Agência Brasil Trabalhadores por aplicativos
Trabalhadores por aplicativos

O Brasil possui cerca de 2 milhões de pessoas trabalhando por aplicativos em 2025, segundo a Pesquisa Nacional por Amostra de Domicílios (Pnad) Contínua. Divulgada nesta sexta-feira (4) pelo Instituto Brasileiro de Geografia e Estatística (IBGE), o estudo revela que a maioria desses trabalhadores atua por conta própria.

Esses "plataformizados" têm jornadas semanais mais extensas e rendimentos inferiores por hora quando comparados a outros setores do mercado privado. De acordo com a pesquisa, 1,959 milhão de trabalhadores representam 1,9% do total de ocupados.

Destes, 1,2 milhão usam apps de transporte como Uber e 99. Cerca de 19,2% são entregadores de plataformas como Rappi e iFood.
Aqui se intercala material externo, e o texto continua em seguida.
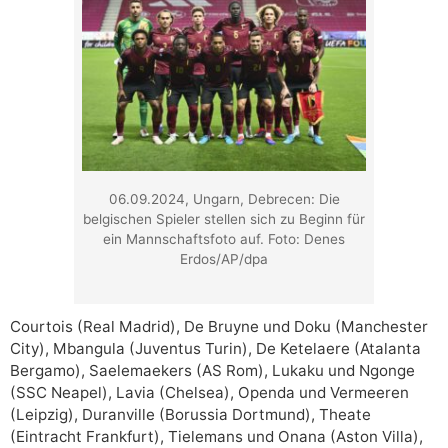
06.09.2024, Ungarn, Debrecen: Die
belgischen Spieler stellen sich zu Beginn für
ein Mannschaftsfoto auf. Foto: Denes
Erdos/AP/dpa
Courtois (Real Madrid), De Bruyne und Doku (Manchester
City), Mbangula (Juventus Turin), De Ketelaere (Atalanta
Bergamo), Saelemaekers (AS Rom), Lukaku und Ngonge
(SSC Neapel), Lavia (Chelsea), Openda und Vermeeren
(Leipzig), Duranville (Borussia Dortmund), Theate
(Eintracht Frankfurt), Tielemans und Onana (Aston Villa),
Outros 313 mil atuam em serviços gerais ou profissionais, como designers e tradutores.

Não obstante, a informalidade é uma característica marcante entre essas ocupações, com 72,1% dos trabalhadores por aplicativos sem cobertura previdenciária. O rendimento médio mensal desses profissionais foi de R$ 3.147, semelhante ao dos não plataformizados, porém com jornadas semanais mais longas.

O IBGE também aponta um crescimento no uso de apps como ocupação principal, com 1,8 milhão de trabalhadores nesse cenário em 2025, um aumento de 9,1% em relação a 2024.

O fenômeno da "uberização" continua no centro de debates sobre direitos trabalhistas, com o Supremo Tribunal Federal (STF) ainda discutindo a possível regulamentação do vínculo empregatício para trabalhadores de plataformas digitais.